The GFF is committed to ensuring all women, children and adolescents can survive and thrive. Countries will not achieve this goal without deliberate actions and progress in young girls’ and women’s access to sexual and reproductive health and rights (SRHR).The GFF is working to ensure that SRHR is prioritized in country health plans—an area that has been historically underfunded.

Our approach goes beyond funding scale-up of specific services to facilitate a broader dialogue on policy and financing reforms needed to increase access to SRHR interventions, including:

  1. Strengthening country supply chains and procurement systems for family planning commodities;
  2. Ensuring more efficient resource allocation for SRHR; and
  3. Building robust data and results measurement systems to track funding and progress on priorities and commitments for SRHR.

These concerted actions are even more urgent now as the COVID-19 pandemic continues to disrupt the delivery of essential health services.

The GFF’s support to SRHR is comprehensive and goes beyond the health sector to remove some of the most pressing obstacles to the health and well-being of women and girls.
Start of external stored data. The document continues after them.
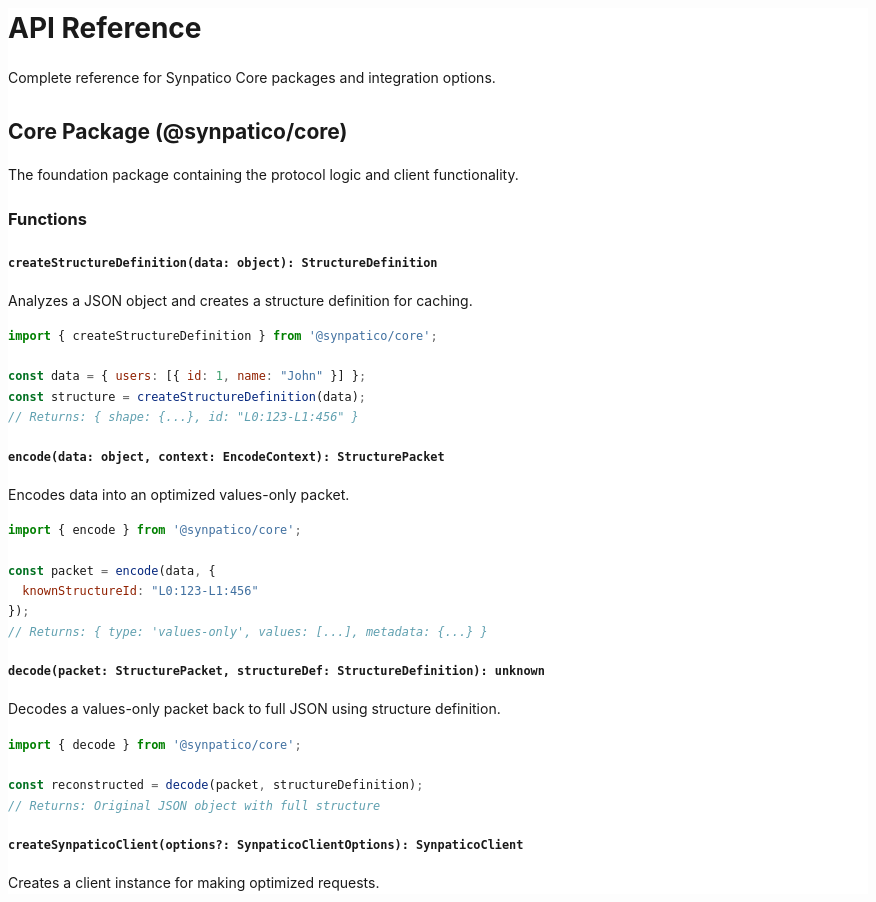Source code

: # API Reference

Complete reference for Synpatico Core packages and integration options.

## Core Package (@synpatico/core)

The foundation package containing the protocol logic and client functionality.

### Functions

#### `createStructureDefinition(data: object): StructureDefinition`

Analyzes a JSON object and creates a structure definition for caching.

```javascript
import { createStructureDefinition } from '@synpatico/core';

const data = { users: [{ id: 1, name: "John" }] };
const structure = createStructureDefinition(data);
// Returns: { shape: {...}, id: "L0:123-L1:456" }
```

#### `encode(data: object, context: EncodeContext): StructurePacket`

Encodes data into an optimized values-only packet.

```javascript
import { encode } from '@synpatico/core';

const packet = encode(data, { 
  knownStructureId: "L0:123-L1:456" 
});
// Returns: { type: 'values-only', values: [...], metadata: {...} }
```

#### `decode(packet: StructurePacket, structureDef: StructureDefinition): unknown`

Decodes a values-only packet back to full JSON using structure definition.

```javascript
import { decode } from '@synpatico/core';

const reconstructed = decode(packet, structureDefinition);
// Returns: Original JSON object with full structure
```

#### `createSynpaticoClient(options?: SynpaticoClientOptions): SynpaticoClient`

Creates a client instance for making optimized requests.
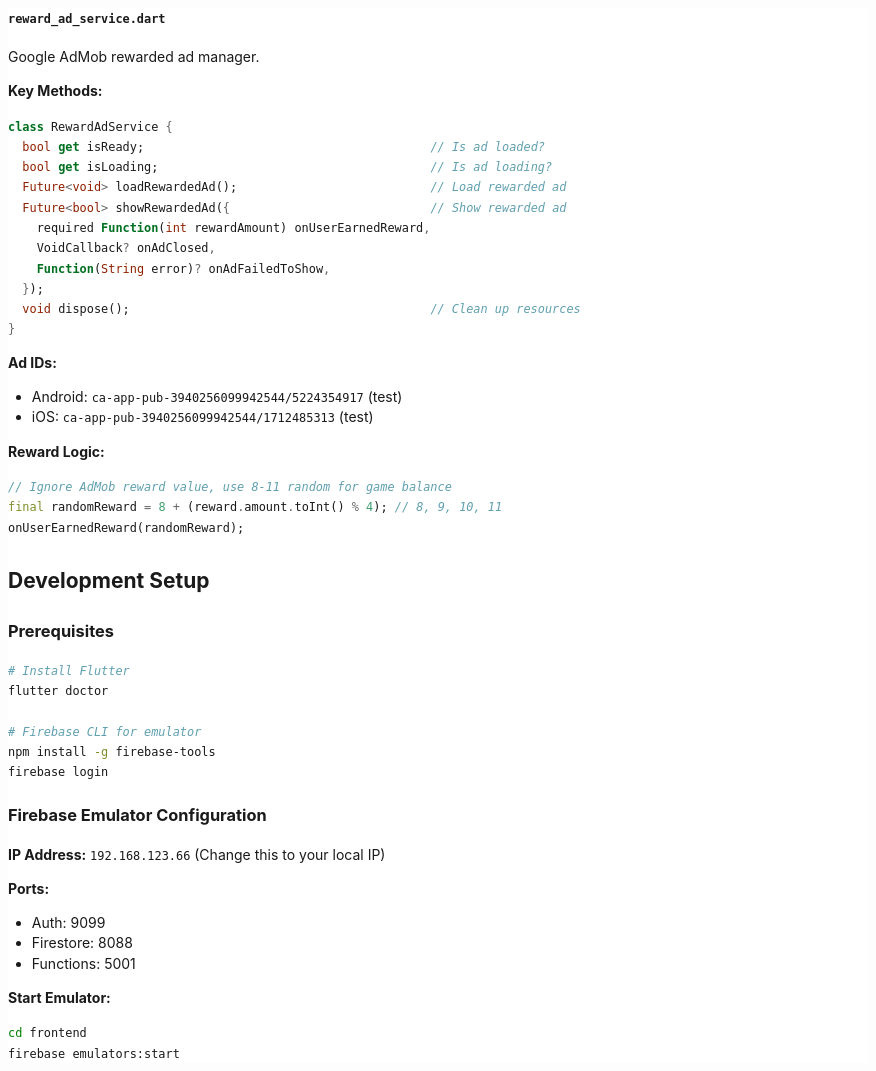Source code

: #### `reward_ad_service.dart`
Google AdMob rewarded ad manager.

**Key Methods:**
```dart
class RewardAdService {
  bool get isReady;                                        // Is ad loaded?
  bool get isLoading;                                      // Is ad loading?
  Future<void> loadRewardedAd();                           // Load rewarded ad
  Future<bool> showRewardedAd({                            // Show rewarded ad
    required Function(int rewardAmount) onUserEarnedReward,
    VoidCallback? onAdClosed,
    Function(String error)? onAdFailedToShow,
  });
  void dispose();                                          // Clean up resources
}
```

**Ad IDs:**
- Android: `ca-app-pub-3940256099942544/5224354917` (test)
- iOS: `ca-app-pub-3940256099942544/1712485313` (test)

**Reward Logic:**
```dart
// Ignore AdMob reward value, use 8-11 random for game balance
final randomReward = 8 + (reward.amount.toInt() % 4); // 8, 9, 10, 11
onUserEarnedReward(randomReward);
```

## Development Setup

### Prerequisites

```bash
# Install Flutter
flutter doctor

# Firebase CLI for emulator
npm install -g firebase-tools
firebase login
```

### Firebase Emulator Configuration

**IP Address:** `192.168.123.66` (Change this to your local IP)

**Ports:**
- Auth: 9099
- Firestore: 8088
- Functions: 5001

**Start Emulator:**
```bash
cd frontend
firebase emulators:start
```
For example, the GFF provide funding for the education sector in Bangladesh to improve learning and retention of girls in school as a key strategy for driving further improvements in adolescent and maternal health outcomes.

Eighty percent of country investment cases supported by the GFF prioritize adolescent health, and nearly all GFF partner countries are seeing positive trends in SRH outcomes.

For example:

  • In Afghanistan, couple years of protection (CYPs)—the estimated protection provided by contraceptive methods during a one-year period—has increased by 55 percent since 2017.
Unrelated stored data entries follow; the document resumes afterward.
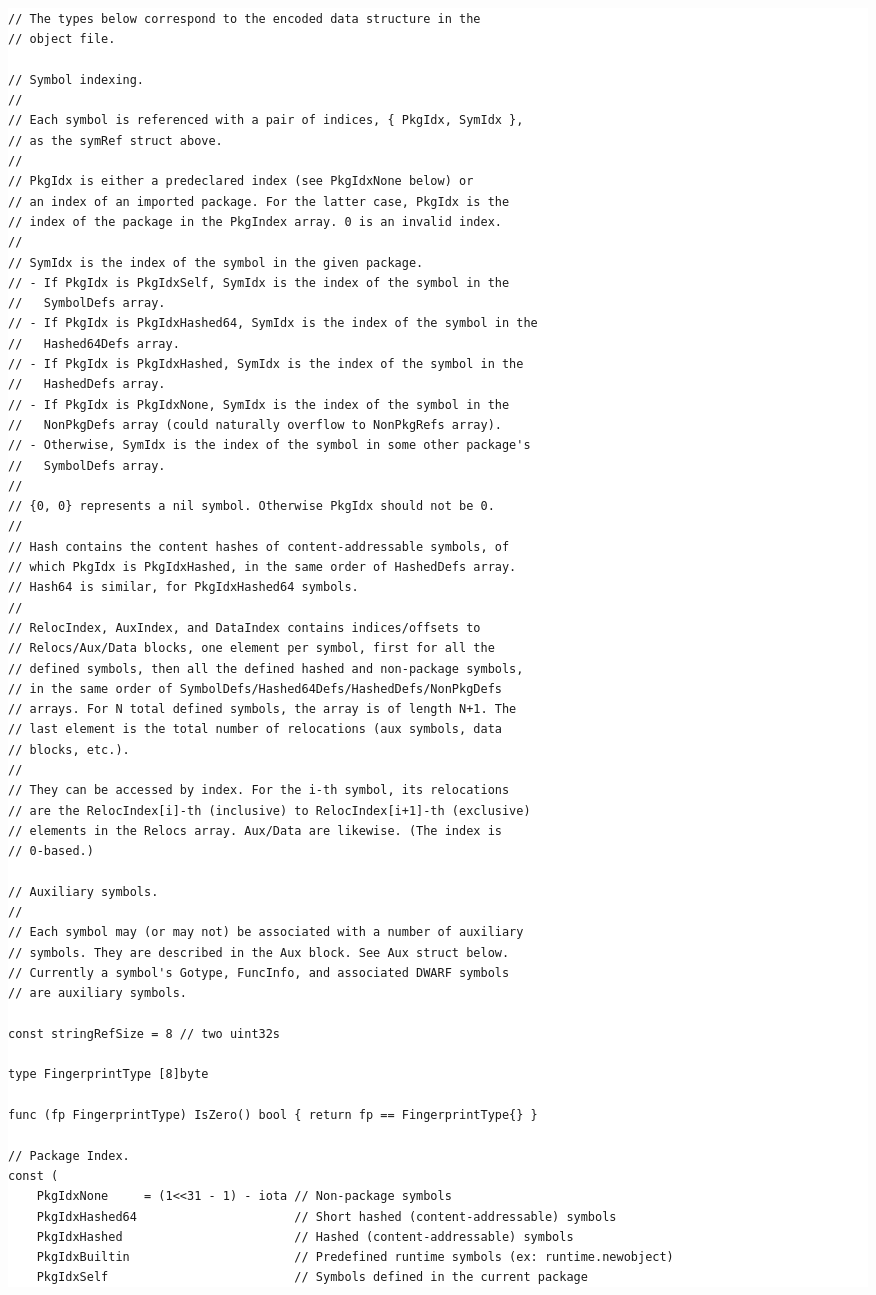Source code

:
```
// The types below correspond to the encoded data structure in the
// object file.

// Symbol indexing.
//
// Each symbol is referenced with a pair of indices, { PkgIdx, SymIdx },
// as the symRef struct above.
//
// PkgIdx is either a predeclared index (see PkgIdxNone below) or
// an index of an imported package. For the latter case, PkgIdx is the
// index of the package in the PkgIndex array. 0 is an invalid index.
//
// SymIdx is the index of the symbol in the given package.
// - If PkgIdx is PkgIdxSelf, SymIdx is the index of the symbol in the
//   SymbolDefs array.
// - If PkgIdx is PkgIdxHashed64, SymIdx is the index of the symbol in the
//   Hashed64Defs array.
// - If PkgIdx is PkgIdxHashed, SymIdx is the index of the symbol in the
//   HashedDefs array.
// - If PkgIdx is PkgIdxNone, SymIdx is the index of the symbol in the
//   NonPkgDefs array (could naturally overflow to NonPkgRefs array).
// - Otherwise, SymIdx is the index of the symbol in some other package's
//   SymbolDefs array.
//
// {0, 0} represents a nil symbol. Otherwise PkgIdx should not be 0.
//
// Hash contains the content hashes of content-addressable symbols, of
// which PkgIdx is PkgIdxHashed, in the same order of HashedDefs array.
// Hash64 is similar, for PkgIdxHashed64 symbols.
//
// RelocIndex, AuxIndex, and DataIndex contains indices/offsets to
// Relocs/Aux/Data blocks, one element per symbol, first for all the
// defined symbols, then all the defined hashed and non-package symbols,
// in the same order of SymbolDefs/Hashed64Defs/HashedDefs/NonPkgDefs
// arrays. For N total defined symbols, the array is of length N+1. The
// last element is the total number of relocations (aux symbols, data
// blocks, etc.).
//
// They can be accessed by index. For the i-th symbol, its relocations
// are the RelocIndex[i]-th (inclusive) to RelocIndex[i+1]-th (exclusive)
// elements in the Relocs array. Aux/Data are likewise. (The index is
// 0-based.)

// Auxiliary symbols.
//
// Each symbol may (or may not) be associated with a number of auxiliary
// symbols. They are described in the Aux block. See Aux struct below.
// Currently a symbol's Gotype, FuncInfo, and associated DWARF symbols
// are auxiliary symbols.

const stringRefSize = 8 // two uint32s

type FingerprintType [8]byte

func (fp FingerprintType) IsZero() bool { return fp == FingerprintType{} }

// Package Index.
const (
	PkgIdxNone     = (1<<31 - 1) - iota // Non-package symbols
	PkgIdxHashed64                      // Short hashed (content-addressable) symbols
	PkgIdxHashed                        // Hashed (content-addressable) symbols
	PkgIdxBuiltin                       // Predefined runtime symbols (ex: runtime.newobject)
	PkgIdxSelf                          // Symbols defined in the current package
```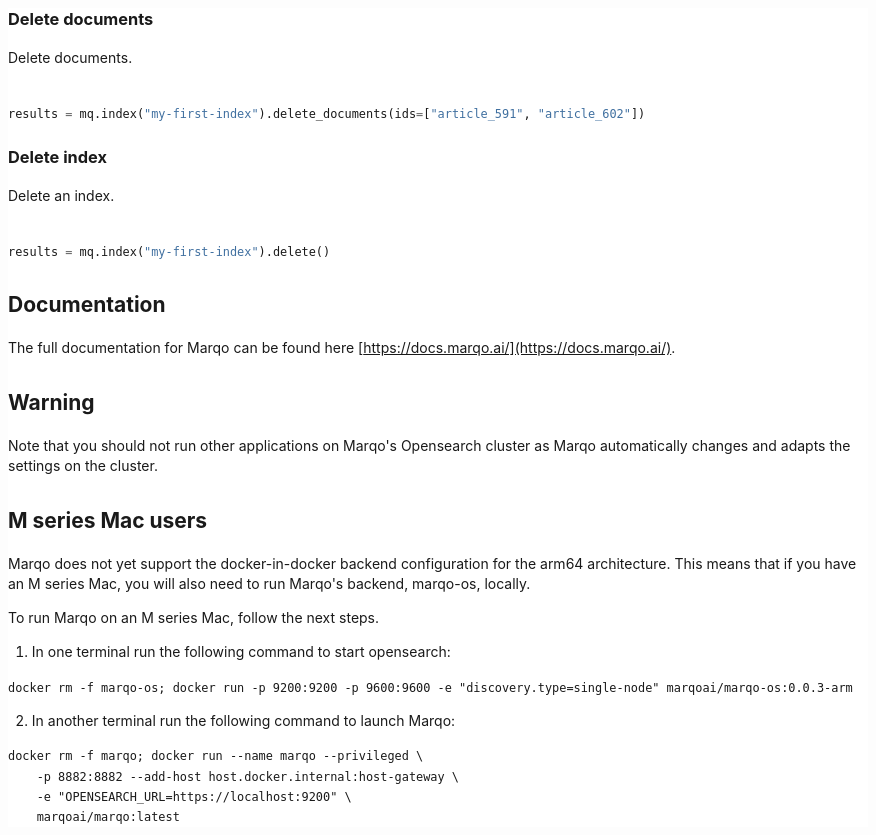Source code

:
 ```python

```

### Delete documents

Delete documents.

```python

results = mq.index("my-first-index").delete_documents(ids=["article_591", "article_602"])

```

### Delete index

Delete an index.

```python

results = mq.index("my-first-index").delete()

```

## Documentation

The full documentation for Marqo can be found here [https://docs.marqo.ai/](https://docs.marqo.ai/).

## Warning

Note that you should not run other applications on Marqo's Opensearch cluster as Marqo automatically changes and adapts the settings on the cluster.

## M series Mac users

Marqo does not yet support the docker-in-docker backend configuration for the arm64 architecture. This means that if you have an M series Mac, you will also need to run Marqo's backend, marqo-os, locally.

To run Marqo on an M series Mac, follow the next steps.

1. In one terminal run the following command to start opensearch:

```shell
docker rm -f marqo-os; docker run -p 9200:9200 -p 9600:9600 -e "discovery.type=single-node" marqoai/marqo-os:0.0.3-arm
```

2. In another terminal run the following command to launch Marqo:

```shell
docker rm -f marqo; docker run --name marqo --privileged \
    -p 8882:8882 --add-host host.docker.internal:host-gateway \
    -e "OPENSEARCH_URL=https://localhost:9200" \
    marqoai/marqo:latest
```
  • In Ethiopia, the modern contraceptive prevalence rate for women living in rural areas increased by more than 5 percent in the past three years.

Over the next five years, mobilizing additional domestic and global resources for SRHR is a top GFF priority. In response to the increased demand from many West and Central African countries, which have been receiving disproportionately low levels of external financing for SRHR, the GFF will place a greater emphasis on helping our partner countries in this region close SRHR financing gaps. The GFF will scale up investments based in school, community and facility service delivery models that will reduce barriers to reaching adolescent girls and provide them with a safer environment.